A Type I error occurs when the null hypothesis is falsely rejected in favor of the alternative hypothesis (i.e. False Positive: the drug does not lower blood pressure and you say it does).
On the other hand, a Type II error occurs when the null hypothesis is not rejected, although it is false (i.e. False Negative: the drug lowers blood pressure and you say it does not).
These errors are not deliberately made. A common example is that there may not have been enough power to detect a difference when it really exists (False Negative).
Statistical Power & Sample Size
When previous studies hint that there might be a difference between two groups, we do research to detect that difference and describe it. Our ability to detect this difference is called Power. Just as increasing the power of a microscope makes it easier to detect what is going on in the slide, increasing statistical power allows us to detect what is happening in the data.
There are several ways to increase statistical power and the most common is to increase the sample size; the larger the sample size, the more data available, and therefore the higher the certainty of the statistical models. Studies should be designed to include a sufficient number of participants in order to adequately address the research question. Not only is the issue about sample size a statistical one.
Yes, an inadequate number of participants will lower the power to make conclusions.
However, having an excessively large sample size is unethical; because of:
Unnecessary risk imposed on the participants.
Unnecessary waste in time and resources.
P-Value & Significance
After getting results and assessing where we go from the null hypothesis, we consider how much these results can help us support the alternative hypothesis. This is subject to a degree of probability that can be quantified using a P-Value.
Simply, the P-value is the probability of getting the results your study found by chance or error.
Therefore, the smaller your p-value, the lesser the probability that your results are there by chance, which means the stronger the evidence to reject the null hypothesis in favor of the alternate hypothesis.
A p-value ≤ 0.05 is usually the threshold for Statistical Significance. A p-value > 0.05 means there is NO Statistical Significance.
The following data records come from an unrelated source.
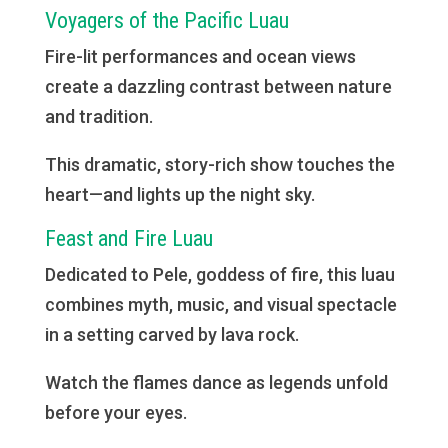
Voyagers of the Pacific Luau
Fire-lit performances and ocean views
create a dazzling contrast between nature
and tradition.
This dramatic, story-rich show touches the
heart—and lights up the night sky.
Feast and Fire Luau
Dedicated to Pele, goddess of fire, this luau
combines myth, music, and visual spectacle
in a setting carved by lava rock.
Watch the flames dance as legends unfold
before your eyes.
However, the p-value relates to the truth of the Null Hypothesis. Do not make the mistake of thinking that this statistical significance necessarily means that there is a 95% probability that your alternative hypothesis is true. It just means that the null hypothesis is most probably false, which means that either your alternative hypothesis is true, or that there is a better explanation than your alternative hypothesis.
Statistical Significance & Clinical Significance
Medical research done in labs around the world should always find its way to patients, an important concept known as bench-to-bedside. The clinical importance of our treatment effect and its effect on the patients’ daily life is named Clinical Significance (in contrast to statistical significance).
Three scenarios may arise from the interplay between clinical and statistical significance. Below we identify the meaning of each scenario to your intervention:
Clinical Significance Only: Unfortunately, you just failed to identify an intervention that might have saved a lot of lives. This happens most when your study is underpowered due to a small sample size. Try it again with more people.
Statistical Significance Only: Also unfortunately, you saw a difference when there was actually non. This happens most when your study is overpowered due to a very large sample size (the smallest, trivial differences between groups can become statistically significant). A finding may also be statistically significant without any clinical importance to patients.
Both Types of Significance Exist: Congratulations! There is an important, meaningful difference between your intervention and the comparison, and this difference is supported by statistics.